By Kirsten Adshead and Alissa Smith Wisconsin Reporter
MADISON — The state Assembly passed the $66-billion biennial budget at about 3 a.m. Thursday after 13 hours of intense debate, on a 60-38 vote that split the chamber along party lines.
The Senate is expected to start its budget debate at 11 a.m. today.
The debate was long, the rhetoric harsh and the accusations plentiful when the Wisconsin Assembly finally convened Wednesday afternoon — a full day after the discussion was scheduled to begin.
Everyone, though, walked into the chamber knowing the bill ultimately would pass, largely as is, even as hours of debate rolled on.
Democrats accused Republicans of supporting policies that will allow sex offenders to teach children, because a proposed expansion of vouchers doesn’t require voucher schools to conduct background checks for voucher schools.

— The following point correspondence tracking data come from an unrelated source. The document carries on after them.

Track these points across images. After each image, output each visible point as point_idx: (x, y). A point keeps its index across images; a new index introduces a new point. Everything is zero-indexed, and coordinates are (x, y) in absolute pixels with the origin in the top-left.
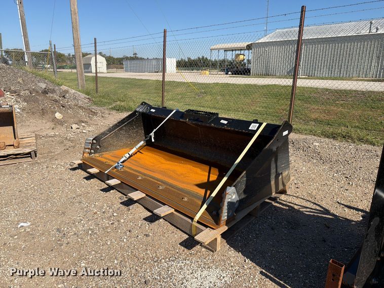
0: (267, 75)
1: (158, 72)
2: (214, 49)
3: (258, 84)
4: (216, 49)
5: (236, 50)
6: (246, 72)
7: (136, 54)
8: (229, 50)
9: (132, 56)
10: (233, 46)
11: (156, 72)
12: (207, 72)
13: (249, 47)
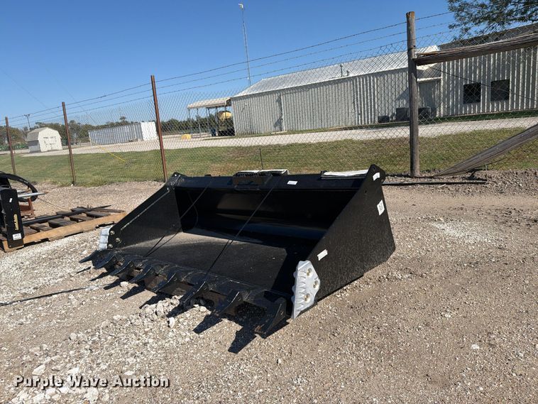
0: (252, 134)
1: (132, 141)
2: (191, 108)
3: (243, 146)
4: (194, 108)
5: (220, 107)
6: (230, 133)
7: (124, 118)
8: (213, 108)
9: (120, 121)
10: (216, 102)
11: (130, 141)
12: (189, 136)
13: (229, 103)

Republicans accused Democrats of financial mismanagement in previous sessions, such as passing tax hikes, including for businesses, on the people of Wisconsin.
And both sides accused each other of pushing proposals as paybacks for campaign donors.
When Democrats introduced a wide-reaching amendment that would restore funding to public schools while, in part, nixing provisions for expanding the school vouchers program, speakers argued that Republicans were rewarding school-voucher proponents who made campaign contributions.
State Rep. Robin Vos, R-Burlington, responded: “I did not take the time to look at how much (the state teachers union Wisconsin Education Association Council) gave to all of you to guarantee that you would offer amendments like this.”
Vos then said school districts beyond Milwaukee have problems — notably Racine, where Republicans hope to allow vouchers.
State Rep. Cory Mason, D-Racine, took offense to what he said would be $25 million in cuts to the Racine school district, proposed by Republicans who say they are trying to help.
“Don’t piss down my back and tell me it’s raining,” Mason said. “That is just insulting to the people I represent.”
Debate on the education amendment continued for about an hour — and ended, as expected, with the GOP majority tabling the minority party’s amendment — a process expected to be repeated throughout the night as Democrats were expected to roll out dozens of amendments.
Lawmakers alternatively listened, laughed, frowned or let their attention drift away as the debate wore on, with the discussion’s facilitator Speaker Pro Tempore Bill Kramer, R-Waukesha, asking lawmakers to keep their speeches short.
“After two minutes, there are very few people who are listening to you anymore,” Kramer said.
But even the changes Republicans planned to support, such as killing a proposed expansion of vouchers to Green Bay, were well known before the debate began.
While Democrats called the budget an attack on middle-class families that includes $800 million in cuts to schools, Republicans say it is the first responsible budget in years.
“We said it’s time for government to go on a diet, and that’s exactly what we do in this budget,” Vos said.
Even the protests Wednesday were lackluster.
Unlike the collective bargaining rallies that brought tens of thousands of protesters to Madison in February and March, protesters Wednesday measured in the hundreds.
That followed what was anticipated to be the big rally day Tuesday, when Capitol police estimated a peak of 2,500 protesters.
Law enforcement said four arrests were made Wednesday — three people were removed from the Assembly Gallery for disorderly conduct, and one person was arrested for possession of drug paraphernalia while coming through screening.